The Scottish Executive supports the waste aware Scotland campaign, which provides a range of tips through its website—www.wasteawarescotland.org.uk—for a greener Christmas. Those include using wrapping materials that have been manufactured from recyclates, re-using wrapping paper and decorations, using rechargeable batteries instead of disposable ones, and recycling cards and Christmas trees. Practical support and facilities are provided through local authorities' recycling facilities—many of which make special arrangements for handling Christmas trees—and other Executive-supported initiatives, such as the Woodland Trust's annual Christmas card recycling scheme.
I congratulate the Scottish Executive on the green Christmas tips that are on its website. Does the minister agree that the major problem at the moment is excessive packaging, which is particularly evident at Christmas? What discussions are taking place with retailers throughout Scotland to reduce the level of
There is continuing dialogue between retailers and the Waste and Resources Action Programme. WRAP—it is aptly named—is sponsored by the Scottish Executive Environment and Rural Affairs Department and the Department for Environment, Food and Rural Affairs. It has a continuing programme to reduce retailers' packaging, but I regret to say that, although the volume has been reduced, retailers have not necessarily been successful in reducing the total number of layers. In a number of programmes, the thickness of the films that are used has been reduced drastically, but I continue to press retailers to reduce the layers of wrapping that they use.
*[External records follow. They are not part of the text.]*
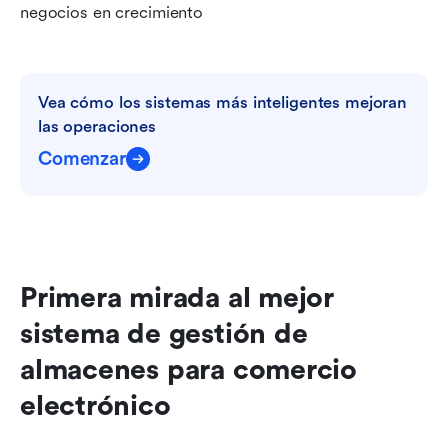
negocios en crecimiento
Vea cómo los sistemas más inteligentes mejoran 
las operaciones
Comenzar
Primera mirada al mejor 
sistema de gestión de 
almacenes para comercio 
electrónico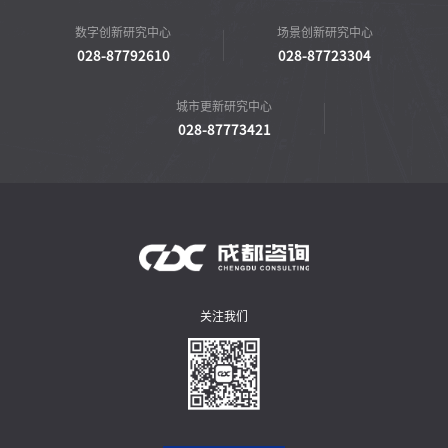
数字创新研究中心
场景创新研究中心
028-87792610
028-87723304
城市更新研究中心
028-87773421
关注我们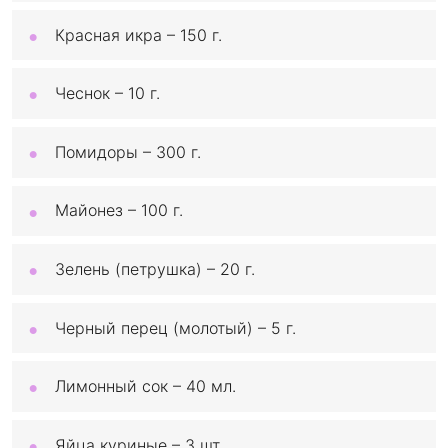
Красная икра – 150 г.
Чеснок – 10 г.
Помидоры – 300 г.
Майонез – 100 г.
Зелень (петрушка) – 20 г.
Черный перец (молотый) – 5 г.
Лимонный сок – 40 мл.
Яйца куриные – 3 шт.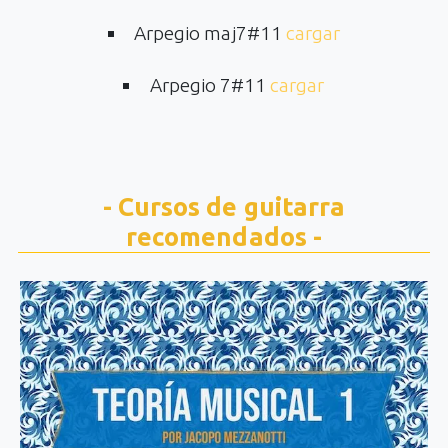
Arpegio maj7#11
cargar
Arpegio 7#11
cargar
- Cursos de guitarra
recomendados -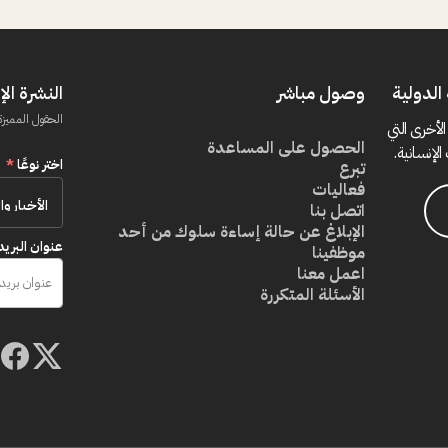
الدولية
وصول مباشر
النشرة الإ
الحقول المميزة
الأخرى التي
الحصول على المساعدة
الإنسانية.
اختر نوعًا
*
تبرع
فعاليات
اتصل بنا
الإبلاغ عن حالة إساءة سلوك من أحد
عنوان البريد
موظفينا
اعمل معنا
الأسئلة المتكررة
Does the minister agree that a green Christmas is just the start of a green future? Does he also agree that the greenest Christmas present that anybody could receive this year is membership of the Scottish Green Party? It might be particularly suitable for disillusioned Liberal Democrats who are disappointed at unsustainable decisions, for example on the M74 extension, that have been made by some Liberal Democrat ministers.
I am not sure that I need to join the Scottish Green Party, but we could exchange Christmas gifts. That might include my sending Eleanor Scott the works of John Locke, a well-known Liberal Democrat philosopher who was perhaps the first to make clear as a political philosophy that we in public office and those who are elected hold our office in trust and do so to hand on to the next generation the best possible conditions. I would be happy to exchange Christmas gifts, but it is unlikely that I would sign an application for the Green party.